Так и предок нашего спасителя, пильщик досок, пришёл в Польшу пешком. Сапоги у него висели через плечо, в руке он нёс пилу, а в кармане лежала Библия. Он поселился недалеко от Зидлица. Но как только хозяйство стало приносить прибыль, он, как и другие немецкие колонисты, оказался под перекрёстным огнём восставших поляков и подавляющих их русских. Невыносимые постоянные поборы с обеих сторон разрушили их возросшее благосостояние, и они были вынуждены покинуть обжитую область. В 1865 г. они побрели дальше на восток, на Волынь, и там основали сотни новых колоний.

Поддержу духовной жизни осевших там примерно 50 тысяч немцев взял на себя приход в Житомире, основанный в 1801 г. Евангелическо-Лютеранская консистория Санкт-Петербурга заказала в Лейпциге обширную библиотеку для этого большого прихода. Таким образом мы, три немецкие книги, последовали за людьми на восток. Книги живут также, как и люди: они рождаются, существуют, чтобы помочь людям, стареют и, в конце концов, исчезают навсегда, чтобы уступить место другим, новым книгам.

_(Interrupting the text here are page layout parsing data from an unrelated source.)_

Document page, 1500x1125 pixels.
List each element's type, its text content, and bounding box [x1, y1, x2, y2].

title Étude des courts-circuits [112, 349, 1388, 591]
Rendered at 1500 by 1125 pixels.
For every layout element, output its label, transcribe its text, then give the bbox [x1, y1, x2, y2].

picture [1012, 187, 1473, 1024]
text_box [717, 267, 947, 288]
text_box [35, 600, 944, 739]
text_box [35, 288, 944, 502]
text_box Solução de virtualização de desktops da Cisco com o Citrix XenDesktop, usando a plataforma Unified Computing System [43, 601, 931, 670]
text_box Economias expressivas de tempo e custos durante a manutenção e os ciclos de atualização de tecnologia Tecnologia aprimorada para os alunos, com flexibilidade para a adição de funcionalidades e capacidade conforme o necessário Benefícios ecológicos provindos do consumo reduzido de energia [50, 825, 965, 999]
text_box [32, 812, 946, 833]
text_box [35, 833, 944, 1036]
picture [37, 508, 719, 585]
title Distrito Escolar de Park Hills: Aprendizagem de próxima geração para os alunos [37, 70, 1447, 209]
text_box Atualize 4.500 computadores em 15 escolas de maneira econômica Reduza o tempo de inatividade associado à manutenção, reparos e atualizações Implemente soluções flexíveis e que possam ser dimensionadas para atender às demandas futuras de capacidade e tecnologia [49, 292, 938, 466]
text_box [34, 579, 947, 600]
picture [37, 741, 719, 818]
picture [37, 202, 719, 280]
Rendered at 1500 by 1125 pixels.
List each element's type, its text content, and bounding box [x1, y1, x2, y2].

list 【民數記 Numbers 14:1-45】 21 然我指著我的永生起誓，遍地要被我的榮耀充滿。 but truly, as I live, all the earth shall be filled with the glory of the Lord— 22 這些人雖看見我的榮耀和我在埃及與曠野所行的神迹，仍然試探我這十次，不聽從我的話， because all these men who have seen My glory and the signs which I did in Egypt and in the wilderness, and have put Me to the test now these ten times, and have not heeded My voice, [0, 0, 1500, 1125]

Но, созданные людьми, мы можем жить только рядом с ними, сопровождать их, и иногда это продолжается в течение нескольких поколений.

В 1879 г. в лесной колонии Геймталь открыли третью церковь на Волыни. Для удовлетворения духовных потребностей колонистов в 1904 г. в этой верующей деревне была открыта немецкая семинария. Житомирское духовенство передало приходу в Геймтале огромную ценность, состоящую из нескольких тысяч библиотечных книг, которые должны были облегчить обучение семинаристов. Здесь в течение двух лет учился и наш будущий спаситель, имевший возможность читать книги из родного Лейпцига, что было большой удачей.